The month of February tied December’s record number of Americans not participating in the workforce, according to data released Friday by the Bureau of Labor Statistics.
According to the BLS, last month 92,898,000 Americans ages 16 and over were neither employed nor had made “specific efforts to find employment sometime during the 4-week period ending with the reference week.”
The number of people out of the workforce increased by 354,000 last month and the labor force participation rate dipped slightly to 62.8 percent.
While participation in the workforce declined — due to varying factors from potentially discouraged workers to baby boomers hitting retirement age — the BLS said the economy added 295,000 jobs last month and the unemployment rate was 5.5 percent, down from 5.7 percent in January.
The White House boasted about the jobs gains but noted that more needs to be done to increase middle class wages.
“With another strong employment report, we have now seen twelve straight months of private-sector job gains above 200,000—the first time that has happened since 1977,” Jason Furman, Chairman of the Council of Economic Advisers, said in a statement. “Moreover, 2014 was the best year for job growth since the late 1990s and 2015 has continued at this pace. But additional steps are needed to continue strengthening wages for the middle class.”

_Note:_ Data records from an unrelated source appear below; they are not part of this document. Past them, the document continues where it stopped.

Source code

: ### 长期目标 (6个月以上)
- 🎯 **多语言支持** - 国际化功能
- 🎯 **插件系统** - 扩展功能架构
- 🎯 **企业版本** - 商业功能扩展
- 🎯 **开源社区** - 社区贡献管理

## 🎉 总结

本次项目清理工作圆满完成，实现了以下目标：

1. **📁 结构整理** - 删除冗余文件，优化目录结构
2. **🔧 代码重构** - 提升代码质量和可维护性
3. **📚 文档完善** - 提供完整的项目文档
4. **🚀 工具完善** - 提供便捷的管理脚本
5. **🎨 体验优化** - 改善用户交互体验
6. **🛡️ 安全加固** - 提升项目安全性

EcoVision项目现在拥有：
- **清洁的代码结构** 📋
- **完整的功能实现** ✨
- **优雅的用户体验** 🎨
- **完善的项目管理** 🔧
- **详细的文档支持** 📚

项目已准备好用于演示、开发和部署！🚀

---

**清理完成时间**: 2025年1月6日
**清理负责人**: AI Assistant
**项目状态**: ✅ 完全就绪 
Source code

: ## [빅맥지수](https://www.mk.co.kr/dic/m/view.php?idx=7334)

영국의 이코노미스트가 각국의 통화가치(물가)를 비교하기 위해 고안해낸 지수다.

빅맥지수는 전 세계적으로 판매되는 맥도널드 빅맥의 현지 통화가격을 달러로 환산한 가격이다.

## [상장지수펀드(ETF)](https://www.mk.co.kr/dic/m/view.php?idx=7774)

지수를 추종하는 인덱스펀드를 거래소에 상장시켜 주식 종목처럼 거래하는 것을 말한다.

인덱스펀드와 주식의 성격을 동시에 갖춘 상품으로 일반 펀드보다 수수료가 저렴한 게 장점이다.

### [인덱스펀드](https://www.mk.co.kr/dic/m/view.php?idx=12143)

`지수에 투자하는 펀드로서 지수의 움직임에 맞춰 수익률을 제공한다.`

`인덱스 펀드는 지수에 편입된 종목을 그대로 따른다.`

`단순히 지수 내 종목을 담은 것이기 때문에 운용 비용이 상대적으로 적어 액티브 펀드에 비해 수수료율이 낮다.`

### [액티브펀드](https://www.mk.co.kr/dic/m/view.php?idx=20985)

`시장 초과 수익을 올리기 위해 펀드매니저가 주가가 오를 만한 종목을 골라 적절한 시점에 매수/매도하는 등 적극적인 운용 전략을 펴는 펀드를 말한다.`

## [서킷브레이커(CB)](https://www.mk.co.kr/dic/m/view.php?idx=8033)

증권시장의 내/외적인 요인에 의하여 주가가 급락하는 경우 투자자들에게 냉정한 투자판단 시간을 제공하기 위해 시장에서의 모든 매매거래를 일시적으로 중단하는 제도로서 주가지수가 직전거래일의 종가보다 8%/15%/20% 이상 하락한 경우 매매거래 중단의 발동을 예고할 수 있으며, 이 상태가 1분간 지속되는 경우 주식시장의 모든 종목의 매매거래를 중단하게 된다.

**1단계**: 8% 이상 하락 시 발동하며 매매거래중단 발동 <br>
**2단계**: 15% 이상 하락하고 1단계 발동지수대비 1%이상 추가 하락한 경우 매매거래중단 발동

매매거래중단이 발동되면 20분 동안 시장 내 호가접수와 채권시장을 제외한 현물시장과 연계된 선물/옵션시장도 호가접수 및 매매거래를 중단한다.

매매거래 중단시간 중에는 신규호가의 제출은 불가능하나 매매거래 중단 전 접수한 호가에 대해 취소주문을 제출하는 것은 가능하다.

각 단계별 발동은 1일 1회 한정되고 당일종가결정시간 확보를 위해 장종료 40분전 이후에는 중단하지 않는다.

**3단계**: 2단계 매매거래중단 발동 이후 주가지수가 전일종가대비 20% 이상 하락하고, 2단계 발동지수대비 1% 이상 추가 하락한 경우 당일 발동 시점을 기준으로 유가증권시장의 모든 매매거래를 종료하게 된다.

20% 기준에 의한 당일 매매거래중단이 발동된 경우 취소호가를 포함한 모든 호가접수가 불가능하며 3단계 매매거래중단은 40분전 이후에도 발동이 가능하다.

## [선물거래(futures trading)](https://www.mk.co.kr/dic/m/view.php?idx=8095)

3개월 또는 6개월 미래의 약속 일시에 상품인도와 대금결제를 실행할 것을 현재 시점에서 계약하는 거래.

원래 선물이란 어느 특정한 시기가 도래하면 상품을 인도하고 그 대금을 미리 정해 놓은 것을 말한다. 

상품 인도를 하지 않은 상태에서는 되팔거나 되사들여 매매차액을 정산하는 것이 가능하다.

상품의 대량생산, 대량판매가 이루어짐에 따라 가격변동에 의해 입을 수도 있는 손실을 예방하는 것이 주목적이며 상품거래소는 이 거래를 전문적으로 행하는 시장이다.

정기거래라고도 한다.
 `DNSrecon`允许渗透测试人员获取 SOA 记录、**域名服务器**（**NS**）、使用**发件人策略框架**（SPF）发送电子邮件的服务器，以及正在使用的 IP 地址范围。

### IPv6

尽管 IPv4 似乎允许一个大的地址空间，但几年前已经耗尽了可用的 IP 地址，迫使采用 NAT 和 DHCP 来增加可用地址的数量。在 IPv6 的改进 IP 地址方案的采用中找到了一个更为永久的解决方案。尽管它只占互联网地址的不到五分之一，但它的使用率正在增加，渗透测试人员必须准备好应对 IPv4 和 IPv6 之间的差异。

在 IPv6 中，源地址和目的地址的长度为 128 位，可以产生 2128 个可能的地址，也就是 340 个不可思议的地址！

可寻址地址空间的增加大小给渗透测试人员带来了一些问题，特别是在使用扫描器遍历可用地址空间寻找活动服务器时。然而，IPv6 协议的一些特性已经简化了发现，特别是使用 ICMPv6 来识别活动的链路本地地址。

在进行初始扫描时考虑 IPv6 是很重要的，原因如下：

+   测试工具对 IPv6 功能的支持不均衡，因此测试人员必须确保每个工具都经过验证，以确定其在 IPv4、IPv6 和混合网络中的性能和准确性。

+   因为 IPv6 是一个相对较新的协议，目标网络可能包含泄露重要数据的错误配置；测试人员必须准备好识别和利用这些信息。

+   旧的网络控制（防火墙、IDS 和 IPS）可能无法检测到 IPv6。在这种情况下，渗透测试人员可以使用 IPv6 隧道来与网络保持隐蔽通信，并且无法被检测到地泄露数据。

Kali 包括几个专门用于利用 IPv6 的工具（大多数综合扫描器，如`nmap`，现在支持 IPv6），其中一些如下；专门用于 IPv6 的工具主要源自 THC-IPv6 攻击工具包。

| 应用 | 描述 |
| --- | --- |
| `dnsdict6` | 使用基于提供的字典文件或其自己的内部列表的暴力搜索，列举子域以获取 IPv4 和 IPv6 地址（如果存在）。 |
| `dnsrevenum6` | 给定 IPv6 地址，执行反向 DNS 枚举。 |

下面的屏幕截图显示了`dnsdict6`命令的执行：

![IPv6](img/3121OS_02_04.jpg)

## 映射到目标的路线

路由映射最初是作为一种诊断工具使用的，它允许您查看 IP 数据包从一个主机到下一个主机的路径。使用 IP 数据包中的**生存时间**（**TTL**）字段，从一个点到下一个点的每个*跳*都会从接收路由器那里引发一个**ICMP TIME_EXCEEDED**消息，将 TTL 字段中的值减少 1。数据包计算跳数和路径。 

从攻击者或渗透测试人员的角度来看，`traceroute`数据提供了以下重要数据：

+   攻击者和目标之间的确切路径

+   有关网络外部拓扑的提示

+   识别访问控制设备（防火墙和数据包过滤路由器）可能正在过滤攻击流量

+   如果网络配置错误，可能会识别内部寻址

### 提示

House Speaker John Boehner (R-OH) used the jobs report as an opportunity to promote the recently vetoed Keystone pipeline and criticize Obama’s proposal to tax 529 college savings plans. He argued that the middle class has been “left behind by the president’s policies.”
“Simply put, most Americans aren’t seeing the positive economic news translate into improvements in their daily lives,” Boehner said in a statement.